After escaping from Hell, the demonic clown Killjoy (Haaga) and his fellow clown demons Batty Boop (De Mare), Punchy (Burke), and Freakshow (Ngo) have been keeping themselves busy as hosts of a late-night variety show called Psycho Circus. But life on Earth is proving tougher than expected, as the pressures of running a business starts to tear the group apart... and things go from bad to worse when the arch-demon they humiliated by escaping his grasp (Cardwell) comes to drag them back to the Netherworld.

The Principles of Psycho Circus: Killjoy (Trent Haaga, bottom left),
 Samantha (Victoria Levine, bottom right), Punchy (Al Burke, top left) and Freakshow (Tai Chan Ngo)

"Killjoy's Psycho Circus" brings back not only the majority of the stars from the last entry in this long-running Full Moon series, but writer/director John Lechago is once again at the helm. As with the previous two films in the series, Lechago and his cast take viewers on a wild four-color ride of insanity and hilarity. There's very little left of the Killjoy's horror roots here--except for the macabre deaths he visited upon the guests who appear on his show--but in its place is a steady stream of foul-mouthed humor and biting satire directed at the entertainment industry at large and Full Moon's own products in particular. There's a solid belly laugh every few minutes, and long-time Full Moon fans will be smiling throughout the picture.

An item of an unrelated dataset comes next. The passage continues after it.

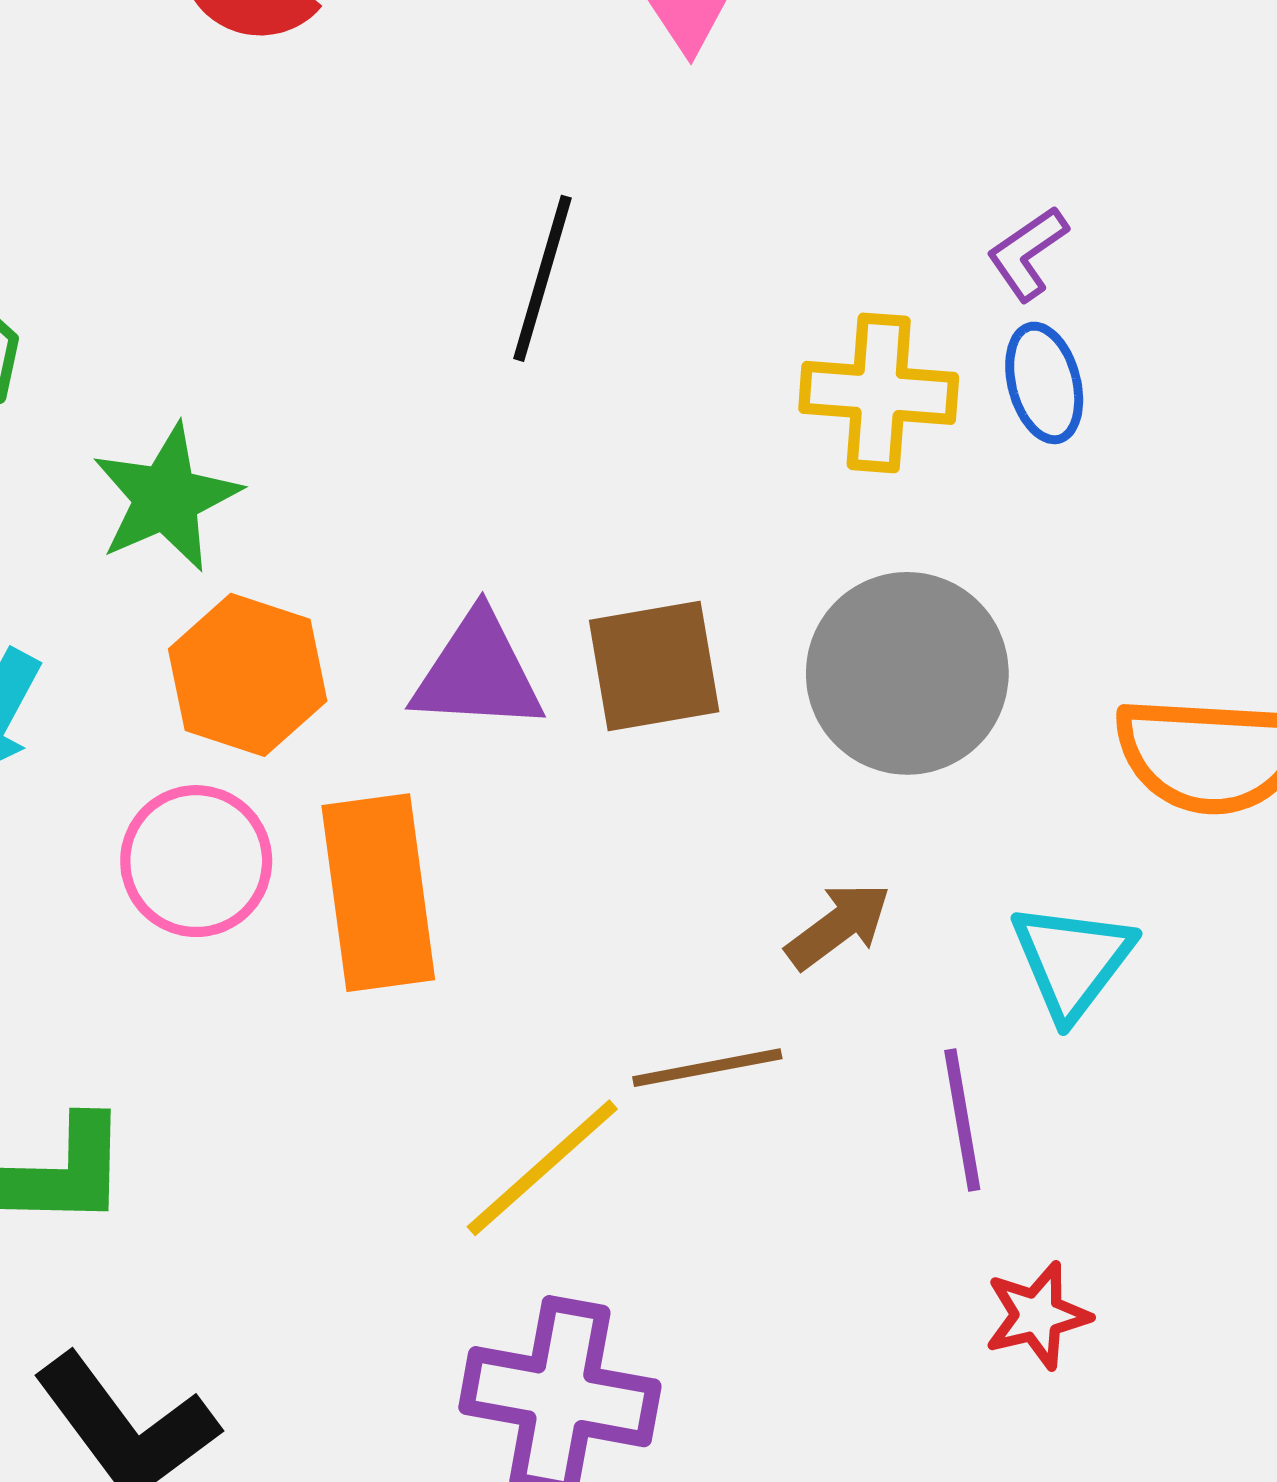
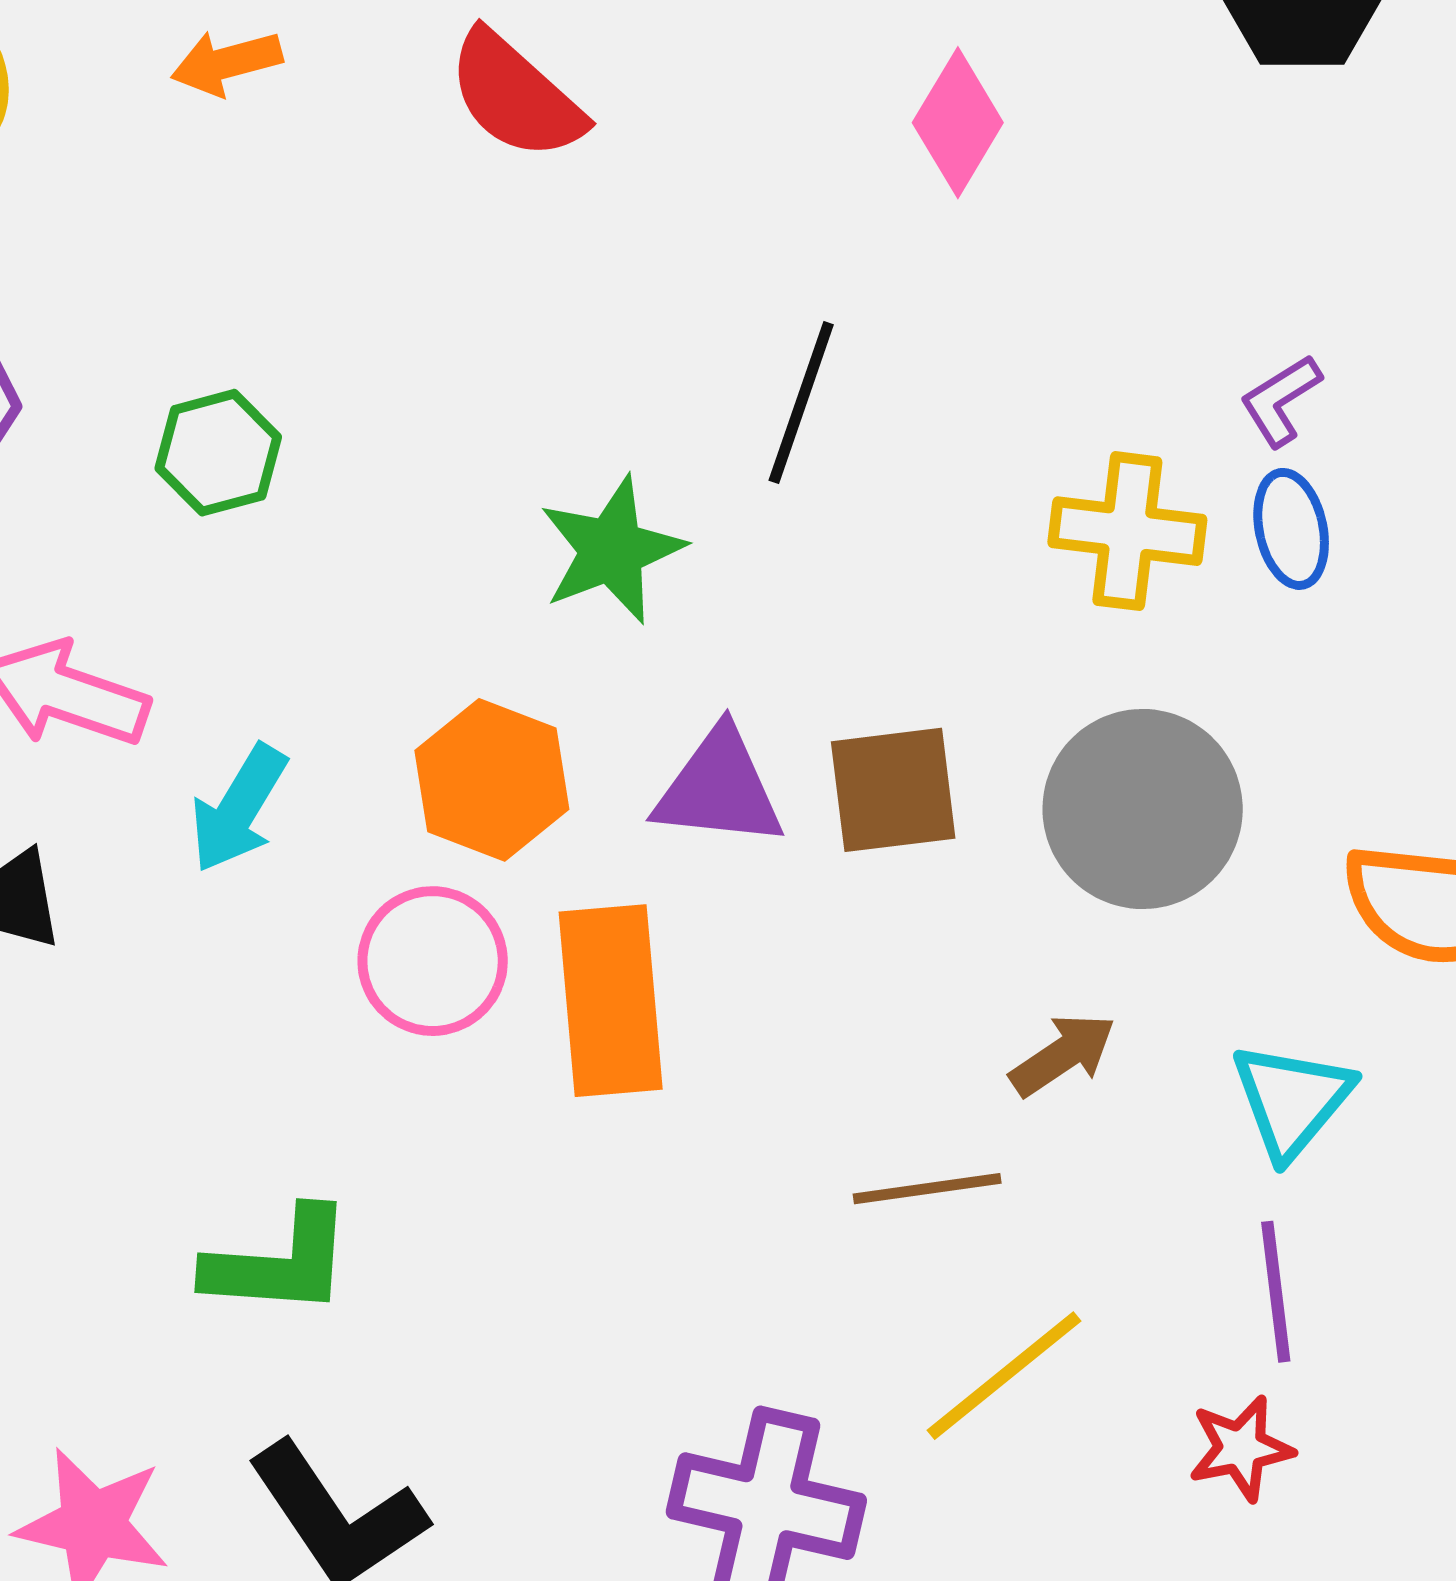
green star: (166, 498) -> (612, 550), moved
purple line: (962, 1120) -> (1276, 1292), moved
yellow line: (542, 1168) -> (1004, 1376), moved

Once again, Trent Haaga is spectacular as Killjoy, and he's hilarious playing a caricature of himself as a guest on Killjoy's TV show. Victoria De Mare is once again lots of fun as Batty Boop, even if her role is somewhat reduced... but it's not a bad thing as Full Moon mainstay Robin Sidney turns in an excellent "fake" Batty for the initial parts of the film. This "recasting" is one of many commentaries on the film and TV business scattered throughout this entry and it's one of the best. When the "fake" Batty first appeared, I was a little annoy by the obvious body suit that had replaced the body paint, but once it became clear was was going on, I loved every bit relating to the "replacement" that followed.

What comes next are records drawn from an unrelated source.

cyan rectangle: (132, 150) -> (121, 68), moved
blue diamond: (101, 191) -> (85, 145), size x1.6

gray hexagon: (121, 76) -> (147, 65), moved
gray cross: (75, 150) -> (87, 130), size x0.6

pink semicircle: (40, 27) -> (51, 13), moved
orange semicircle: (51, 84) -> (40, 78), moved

I also loved the references to other Full Moon properties, even to the Killjoy series itself as merchandise, as Lechago dealt with the ever-present element of product placement in blatant and hilarious ways (while still fulfilling what I assume were actual product-placement deals with companies outside Band's operation). What would probably have had me rolling my eyes instead had me wiping away tears of laughter. The emphasis on a Hell and demons centered in a world of pulp-magazine style sci-fi in place of the usual mysticism and fire-and-brimstone that was introduced in "Killjoy Goes to Hell" continues here and is ratcheted up even further, as the film's climax unfolds in space, with Killjoy and his clowns serving as the crew on their own rocket ship. It's crazy, and it works beautifully, especially the way it sets up future sequels that can either bring the series back to its horror roots, or spin it even further off into psuedo-sci-fi tomfoolery.

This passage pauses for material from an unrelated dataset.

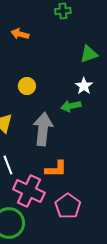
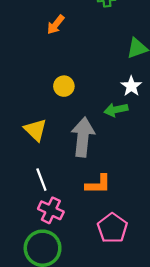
orange arrow: (20, 34) -> (56, 25), turned -66
pink cross: (29, 191) -> (51, 210), moved, size x0.7

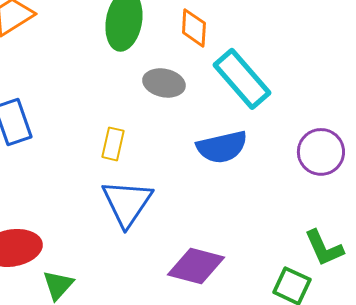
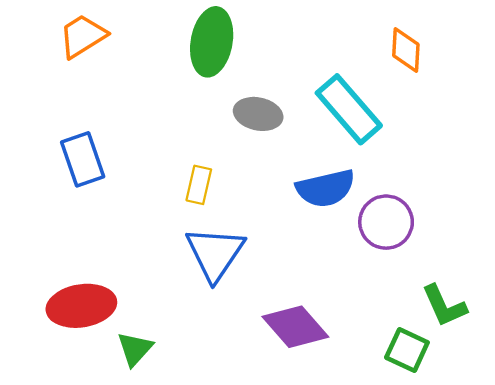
orange diamond: (194, 28) -> (406, 50), moved
purple circle: (321, 152) -> (386, 222), moved
purple diamond: (196, 266) -> (295, 327), turned 34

The only complaints I have with "Killjoy's Psycho Circus" is that some characters and their stories are left dangling at the end of the movie. I would have liked to have seen a wrap-up of some sort involving Killjoy's agent and business manager (played by Victoria Levine), not to mention a real pay-off for the running gag of her insisting that Killjoy needed to start selling ice cream on the show. I also wanted to see a better resolution to the "fake" Batty storyline, other than the confirmation that Sidney was playing her "Evil Bong" character playing Batty Boop. A publicity still for the film seemed to indicate that there would be the sort of resolution I would expect the real Batty Boop to visit upon an imposter, but such a scene is not in the film. (There is a confrontation, but it's a disappointingly mild one.)

Real and Fake Batty Boops! (Victoria De Mare, left, and Robin Sydney)

This scene does not appear in the film, but should! (Sydney, left, and De Mare)
In the final analysis, Killjoy's Psycho Circus isn't quite as good as "Killjoy Goes to Hell", but anyone who's enjoyed the previous Lechago-helmed entries in the series will still get a huge kick out of it and should consider it a must-watch release from Full Moon.